» **AIM OF THE EXERCISE**:
Rewrite the material from the line holding "genus: Eristalis" through the line holding "genus: Ladona", inclusive, swapping every "common name" for "vernacular name" and leaving all else unchanged.

» **SOURCE DATA**:
════

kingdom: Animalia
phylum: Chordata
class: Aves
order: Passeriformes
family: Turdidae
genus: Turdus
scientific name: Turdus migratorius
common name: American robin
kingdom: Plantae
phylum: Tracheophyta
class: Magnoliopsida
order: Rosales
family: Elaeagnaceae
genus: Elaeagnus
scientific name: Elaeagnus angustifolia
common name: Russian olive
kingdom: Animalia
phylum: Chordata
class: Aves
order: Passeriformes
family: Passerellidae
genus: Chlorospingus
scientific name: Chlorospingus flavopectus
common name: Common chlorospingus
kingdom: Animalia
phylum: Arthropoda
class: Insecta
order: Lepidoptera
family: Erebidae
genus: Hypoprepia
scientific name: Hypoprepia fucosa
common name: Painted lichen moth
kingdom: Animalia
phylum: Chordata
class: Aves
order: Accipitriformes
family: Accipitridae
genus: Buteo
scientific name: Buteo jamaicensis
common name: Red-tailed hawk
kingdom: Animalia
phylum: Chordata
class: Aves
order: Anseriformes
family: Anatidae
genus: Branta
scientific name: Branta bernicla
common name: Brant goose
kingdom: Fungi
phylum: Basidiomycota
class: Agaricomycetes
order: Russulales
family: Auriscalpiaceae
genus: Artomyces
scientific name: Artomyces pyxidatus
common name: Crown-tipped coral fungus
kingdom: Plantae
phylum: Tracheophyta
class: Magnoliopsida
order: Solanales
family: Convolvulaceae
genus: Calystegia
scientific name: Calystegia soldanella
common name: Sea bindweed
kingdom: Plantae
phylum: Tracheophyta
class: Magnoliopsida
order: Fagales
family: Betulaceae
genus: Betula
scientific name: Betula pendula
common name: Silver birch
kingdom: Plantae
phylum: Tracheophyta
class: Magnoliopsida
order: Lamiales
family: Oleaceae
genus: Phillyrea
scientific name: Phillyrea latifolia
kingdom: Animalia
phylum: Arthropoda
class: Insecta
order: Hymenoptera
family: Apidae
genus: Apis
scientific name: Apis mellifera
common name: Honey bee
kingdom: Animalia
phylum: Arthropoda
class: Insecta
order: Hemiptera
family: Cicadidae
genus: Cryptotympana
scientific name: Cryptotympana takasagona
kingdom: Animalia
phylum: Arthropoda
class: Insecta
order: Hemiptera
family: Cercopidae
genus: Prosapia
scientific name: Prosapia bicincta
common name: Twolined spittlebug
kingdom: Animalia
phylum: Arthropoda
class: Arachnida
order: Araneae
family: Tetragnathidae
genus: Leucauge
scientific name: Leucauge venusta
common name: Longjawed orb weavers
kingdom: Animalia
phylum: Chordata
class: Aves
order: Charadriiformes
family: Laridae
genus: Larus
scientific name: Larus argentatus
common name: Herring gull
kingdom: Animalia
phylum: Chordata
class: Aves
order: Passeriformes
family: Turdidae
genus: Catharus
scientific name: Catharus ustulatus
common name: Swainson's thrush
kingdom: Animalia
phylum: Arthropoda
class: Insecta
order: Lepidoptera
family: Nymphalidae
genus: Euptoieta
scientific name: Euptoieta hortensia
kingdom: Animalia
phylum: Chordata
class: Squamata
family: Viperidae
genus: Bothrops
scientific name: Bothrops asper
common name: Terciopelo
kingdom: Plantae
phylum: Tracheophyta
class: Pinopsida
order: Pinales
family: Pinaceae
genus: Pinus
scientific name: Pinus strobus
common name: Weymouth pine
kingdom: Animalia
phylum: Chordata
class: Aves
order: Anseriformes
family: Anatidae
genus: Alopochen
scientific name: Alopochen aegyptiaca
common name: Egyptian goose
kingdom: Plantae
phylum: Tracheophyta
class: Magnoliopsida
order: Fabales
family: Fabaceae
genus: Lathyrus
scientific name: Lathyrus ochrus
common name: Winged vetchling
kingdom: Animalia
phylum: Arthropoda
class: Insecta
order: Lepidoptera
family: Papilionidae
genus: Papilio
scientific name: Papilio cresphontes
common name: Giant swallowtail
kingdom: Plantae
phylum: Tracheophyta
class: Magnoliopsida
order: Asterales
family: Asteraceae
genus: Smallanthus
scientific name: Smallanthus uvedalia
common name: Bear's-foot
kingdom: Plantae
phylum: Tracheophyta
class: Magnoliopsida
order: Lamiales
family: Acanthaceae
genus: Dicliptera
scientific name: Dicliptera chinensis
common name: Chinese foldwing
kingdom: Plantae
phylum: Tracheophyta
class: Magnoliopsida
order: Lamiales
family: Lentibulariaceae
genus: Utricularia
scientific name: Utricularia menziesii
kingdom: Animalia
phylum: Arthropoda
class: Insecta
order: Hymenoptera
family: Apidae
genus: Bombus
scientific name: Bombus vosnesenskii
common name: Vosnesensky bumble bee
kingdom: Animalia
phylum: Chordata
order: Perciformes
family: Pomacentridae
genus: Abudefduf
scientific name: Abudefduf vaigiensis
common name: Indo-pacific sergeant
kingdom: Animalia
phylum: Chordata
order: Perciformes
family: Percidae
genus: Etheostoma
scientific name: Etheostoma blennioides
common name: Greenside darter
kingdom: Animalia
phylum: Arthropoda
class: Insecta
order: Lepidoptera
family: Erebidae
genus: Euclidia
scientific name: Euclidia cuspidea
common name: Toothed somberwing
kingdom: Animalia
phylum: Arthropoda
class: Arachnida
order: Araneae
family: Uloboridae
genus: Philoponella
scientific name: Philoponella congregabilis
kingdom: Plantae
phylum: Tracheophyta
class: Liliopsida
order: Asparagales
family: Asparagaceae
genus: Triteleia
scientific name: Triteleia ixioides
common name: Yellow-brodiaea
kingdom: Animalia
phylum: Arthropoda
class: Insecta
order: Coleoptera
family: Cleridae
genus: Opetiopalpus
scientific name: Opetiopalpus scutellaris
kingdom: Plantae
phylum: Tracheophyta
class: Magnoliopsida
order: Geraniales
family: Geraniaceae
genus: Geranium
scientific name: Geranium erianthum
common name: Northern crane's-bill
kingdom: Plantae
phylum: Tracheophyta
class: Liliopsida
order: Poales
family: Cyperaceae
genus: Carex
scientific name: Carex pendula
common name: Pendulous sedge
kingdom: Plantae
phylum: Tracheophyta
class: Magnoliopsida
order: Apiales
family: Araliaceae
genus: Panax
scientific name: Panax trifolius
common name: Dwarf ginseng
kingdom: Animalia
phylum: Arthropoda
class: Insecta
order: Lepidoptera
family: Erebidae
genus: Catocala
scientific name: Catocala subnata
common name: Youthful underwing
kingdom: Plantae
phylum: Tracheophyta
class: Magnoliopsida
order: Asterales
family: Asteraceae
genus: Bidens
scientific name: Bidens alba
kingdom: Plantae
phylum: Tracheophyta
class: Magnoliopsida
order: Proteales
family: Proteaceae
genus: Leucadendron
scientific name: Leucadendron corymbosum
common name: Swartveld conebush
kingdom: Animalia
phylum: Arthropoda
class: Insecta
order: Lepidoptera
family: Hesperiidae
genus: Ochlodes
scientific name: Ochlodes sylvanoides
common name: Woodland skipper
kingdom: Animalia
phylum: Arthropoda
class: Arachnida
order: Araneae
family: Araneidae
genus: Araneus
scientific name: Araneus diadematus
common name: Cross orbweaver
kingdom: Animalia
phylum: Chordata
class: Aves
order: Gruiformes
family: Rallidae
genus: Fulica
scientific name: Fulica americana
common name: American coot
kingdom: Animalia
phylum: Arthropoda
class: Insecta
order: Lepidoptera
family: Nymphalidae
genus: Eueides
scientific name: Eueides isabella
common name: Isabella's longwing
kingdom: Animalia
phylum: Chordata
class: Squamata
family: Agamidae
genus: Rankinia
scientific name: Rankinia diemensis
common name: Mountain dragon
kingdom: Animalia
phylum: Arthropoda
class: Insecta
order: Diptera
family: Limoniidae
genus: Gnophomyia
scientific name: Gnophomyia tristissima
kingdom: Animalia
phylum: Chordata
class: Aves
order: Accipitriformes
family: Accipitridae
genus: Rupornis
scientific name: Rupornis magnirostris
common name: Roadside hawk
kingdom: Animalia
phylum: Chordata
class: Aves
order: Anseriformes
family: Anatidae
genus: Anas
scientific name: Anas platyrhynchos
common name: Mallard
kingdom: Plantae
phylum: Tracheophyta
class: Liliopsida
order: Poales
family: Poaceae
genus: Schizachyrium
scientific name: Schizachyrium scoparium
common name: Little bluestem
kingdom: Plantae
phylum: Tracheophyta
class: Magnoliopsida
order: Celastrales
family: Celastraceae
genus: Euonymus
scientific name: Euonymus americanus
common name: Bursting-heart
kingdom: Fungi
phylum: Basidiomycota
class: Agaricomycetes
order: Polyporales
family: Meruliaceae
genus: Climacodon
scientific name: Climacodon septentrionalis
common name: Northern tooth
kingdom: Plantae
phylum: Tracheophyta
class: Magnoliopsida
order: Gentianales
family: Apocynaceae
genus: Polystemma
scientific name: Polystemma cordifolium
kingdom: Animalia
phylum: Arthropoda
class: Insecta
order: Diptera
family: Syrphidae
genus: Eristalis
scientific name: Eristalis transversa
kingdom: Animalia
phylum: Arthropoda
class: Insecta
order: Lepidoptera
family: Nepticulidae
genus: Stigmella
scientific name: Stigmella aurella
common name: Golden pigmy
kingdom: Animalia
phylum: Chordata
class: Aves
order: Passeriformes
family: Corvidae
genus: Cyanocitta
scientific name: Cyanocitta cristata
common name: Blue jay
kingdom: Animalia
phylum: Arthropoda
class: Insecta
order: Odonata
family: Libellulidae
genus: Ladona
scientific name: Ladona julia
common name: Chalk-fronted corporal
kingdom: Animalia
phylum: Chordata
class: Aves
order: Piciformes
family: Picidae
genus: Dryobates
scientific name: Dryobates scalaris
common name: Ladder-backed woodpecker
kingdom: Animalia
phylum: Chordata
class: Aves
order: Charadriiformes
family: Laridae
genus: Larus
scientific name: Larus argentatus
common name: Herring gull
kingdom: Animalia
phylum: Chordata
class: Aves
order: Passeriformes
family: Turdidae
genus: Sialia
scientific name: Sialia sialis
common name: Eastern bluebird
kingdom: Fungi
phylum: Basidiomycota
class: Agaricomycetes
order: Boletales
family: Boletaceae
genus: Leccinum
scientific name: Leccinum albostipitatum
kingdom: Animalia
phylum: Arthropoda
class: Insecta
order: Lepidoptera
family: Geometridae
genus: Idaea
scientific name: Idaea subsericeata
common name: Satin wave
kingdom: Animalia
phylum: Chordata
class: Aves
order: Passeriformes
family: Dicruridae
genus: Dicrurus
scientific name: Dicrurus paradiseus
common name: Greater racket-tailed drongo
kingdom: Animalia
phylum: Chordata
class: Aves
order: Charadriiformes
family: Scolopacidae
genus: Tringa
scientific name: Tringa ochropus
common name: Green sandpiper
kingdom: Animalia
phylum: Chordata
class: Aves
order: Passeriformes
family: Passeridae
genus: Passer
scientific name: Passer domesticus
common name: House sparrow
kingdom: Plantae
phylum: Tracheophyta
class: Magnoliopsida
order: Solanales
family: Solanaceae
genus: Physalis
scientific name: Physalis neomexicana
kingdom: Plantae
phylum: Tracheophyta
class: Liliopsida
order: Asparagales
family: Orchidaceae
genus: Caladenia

════

» **ANSWER TO THIS TASK**:
genus: Eristalis
scientific name: Eristalis transversa
kingdom: Animalia
phylum: Arthropoda
class: Insecta
order: Lepidoptera
family: Nepticulidae
genus: Stigmella
scientific name: Stigmella aurella
vernacular name: Golden pigmy
kingdom: Animalia
phylum: Chordata
class: Aves
order: Passeriformes
family: Corvidae
genus: Cyanocitta
scientific name: Cyanocitta cristata
vernacular name: Blue jay
kingdom: Animalia
phylum: Arthropoda
class: Insecta
order: Odonata
family: Libellulidae
genus: Ladona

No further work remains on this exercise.